• [TASK PROMPT]
Locate the string "with" in the listing below. Copy every line where it is found.

....................

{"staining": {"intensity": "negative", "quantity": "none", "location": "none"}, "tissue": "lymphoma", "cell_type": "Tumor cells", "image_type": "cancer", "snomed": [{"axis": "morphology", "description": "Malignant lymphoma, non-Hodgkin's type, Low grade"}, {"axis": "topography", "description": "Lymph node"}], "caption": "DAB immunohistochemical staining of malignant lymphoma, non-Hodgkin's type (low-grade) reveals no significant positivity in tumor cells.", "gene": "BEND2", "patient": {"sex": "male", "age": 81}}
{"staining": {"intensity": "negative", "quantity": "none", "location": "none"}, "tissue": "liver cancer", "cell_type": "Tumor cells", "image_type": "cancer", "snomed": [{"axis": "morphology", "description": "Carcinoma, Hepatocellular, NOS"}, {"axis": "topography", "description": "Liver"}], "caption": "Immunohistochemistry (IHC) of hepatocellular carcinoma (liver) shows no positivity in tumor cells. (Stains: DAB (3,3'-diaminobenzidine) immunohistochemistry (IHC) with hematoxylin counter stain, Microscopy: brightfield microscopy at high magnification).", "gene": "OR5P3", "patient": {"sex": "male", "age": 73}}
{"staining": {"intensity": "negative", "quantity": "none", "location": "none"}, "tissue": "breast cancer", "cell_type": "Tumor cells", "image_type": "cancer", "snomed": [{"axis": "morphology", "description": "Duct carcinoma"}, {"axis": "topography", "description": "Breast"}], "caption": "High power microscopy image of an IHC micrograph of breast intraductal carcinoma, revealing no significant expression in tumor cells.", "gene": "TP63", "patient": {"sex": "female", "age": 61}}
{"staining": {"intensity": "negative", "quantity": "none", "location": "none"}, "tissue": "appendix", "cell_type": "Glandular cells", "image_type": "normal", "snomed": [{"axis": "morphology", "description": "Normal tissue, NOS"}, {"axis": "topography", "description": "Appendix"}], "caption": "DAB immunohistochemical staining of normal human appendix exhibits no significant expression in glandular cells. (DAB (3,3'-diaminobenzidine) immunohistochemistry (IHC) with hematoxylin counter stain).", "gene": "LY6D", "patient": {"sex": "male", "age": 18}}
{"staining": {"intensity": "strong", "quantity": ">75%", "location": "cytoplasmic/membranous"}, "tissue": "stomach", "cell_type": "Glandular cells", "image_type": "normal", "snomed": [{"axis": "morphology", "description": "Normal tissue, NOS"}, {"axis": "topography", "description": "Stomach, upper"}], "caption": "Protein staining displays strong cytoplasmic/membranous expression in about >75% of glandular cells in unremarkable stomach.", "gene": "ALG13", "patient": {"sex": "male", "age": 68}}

....................

• [RESPONSE TO THE EXERCISE]
{"staining": {"intensity": "negative", "quantity": "none", "location": "none"}, "tissue": "liver cancer", "cell_type": "Tumor cells", "image_type": "cancer", "snomed": [{"axis": "morphology", "description": "Carcinoma, Hepatocellular, NOS"}, {"axis": "topography", "description": "Liver"}], "caption": "Immunohistochemistry (IHC) of hepatocellular carcinoma (liver) shows no positivity in tumor cells. (Stains: DAB (3,3'-diaminobenzidine) immunohistochemistry (IHC) with hematoxylin counter stain, Microscopy: brightfield microscopy at high magnification).", "gene": "OR5P3", "patient": {"sex": "male", "age": 73}}
{"staining": {"intensity": "negative", "quantity": "none", "location": "none"}, "tissue": "appendix", "cell_type": "Glandular cells", "image_type": "normal", "snomed": [{"axis": "morphology", "description": "Normal tissue, NOS"}, {"axis": "topography", "description": "Appendix"}], "caption": "DAB immunohistochemical staining of normal human appendix exhibits no significant expression in glandular cells. (DAB (3,3'-diaminobenzidine) immunohistochemistry (IHC) with hematoxylin counter stain).", "gene": "LY6D", "patient": {"sex": "male", "age": 18}}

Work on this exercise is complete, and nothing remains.